On IRC and other internal office chats, FSF staff will also often use the Nitter service as a way to view and share microblog posts made to Twitter or to check things like hashtag uses. Nitter uses Twitter APIs to show tweets in a way that's compatible with both freedom and privacy, since the JavaScript it serves is freely licensed. Yet such setups only work for now. It's never comfortable to rely on third-party clients, as Twitter can disallow them at any time, and has done so in the past.

"User-hostile" problems like these are why the FSF supports decentralized network services wherever we can. We have done so as early as 2008, when we were the host of a summit on network services that culminated in the publication of the Franklin Street Statement. The statement's focus on promotion of decentralized services and freedom from bulk corporate and government surveillance remain part of our campaigns strategy. Twitter may have the most users of any microblogging network of its type, but in the long run, decentralized platforms like Mastodon or PeerTube will win out. Even Jack Dorsey of Twitter has acknowledged the appeal of these networks, which are based on ActivityPub, in a conversation that our executive director John Sullivan had with him on Twitter. We remain hopeful that Twitter will support decentralization, and at the same time prioritize software freedom.

Being such a popular social media network, there are a variety of issues surrounding Twitter and what it means for the Web. We shouldn't let that complexity obscure what isn't complex: Twitter shouldn't require anyone to use nonfree software in order to participate on the site. This can be as easy as bringing back an interface that does not require it, writing a new Web interface powered by free JavaScript for that purpose, or promising to support full access by free software clients.

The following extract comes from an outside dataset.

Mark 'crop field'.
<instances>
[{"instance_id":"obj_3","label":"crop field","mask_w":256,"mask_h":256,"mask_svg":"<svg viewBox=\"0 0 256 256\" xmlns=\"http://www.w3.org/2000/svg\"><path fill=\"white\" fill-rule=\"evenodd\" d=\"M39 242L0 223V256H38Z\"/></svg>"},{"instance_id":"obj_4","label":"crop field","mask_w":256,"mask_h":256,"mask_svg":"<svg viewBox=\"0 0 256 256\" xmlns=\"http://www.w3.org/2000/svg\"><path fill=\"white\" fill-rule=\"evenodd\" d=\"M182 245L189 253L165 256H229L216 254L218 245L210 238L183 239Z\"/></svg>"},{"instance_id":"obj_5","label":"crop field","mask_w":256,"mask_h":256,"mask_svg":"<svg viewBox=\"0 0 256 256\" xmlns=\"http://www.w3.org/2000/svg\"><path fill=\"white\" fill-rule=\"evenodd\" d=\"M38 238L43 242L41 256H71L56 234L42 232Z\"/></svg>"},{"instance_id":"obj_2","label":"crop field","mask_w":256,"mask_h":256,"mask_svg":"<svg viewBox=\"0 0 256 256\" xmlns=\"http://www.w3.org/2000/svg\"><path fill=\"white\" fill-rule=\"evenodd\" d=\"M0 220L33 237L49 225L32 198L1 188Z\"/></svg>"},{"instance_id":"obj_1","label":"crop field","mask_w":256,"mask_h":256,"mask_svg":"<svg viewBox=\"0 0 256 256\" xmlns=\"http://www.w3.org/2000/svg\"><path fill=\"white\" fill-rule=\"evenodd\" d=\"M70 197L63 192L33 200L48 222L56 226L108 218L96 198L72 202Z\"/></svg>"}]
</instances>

Allowing its users to access the service and retain their freedom at the same time is the baseline of acceptability, but from there, there are other steps that Twitter can take in the right direction, including embracing the promising future of decentralization. Dismantling its own silo and becoming one among many decentralized network nodes might be unprecedented from a business or developmental point of view, but it would also be unprecedented in terms of the respect for user freedom it would demonstrate.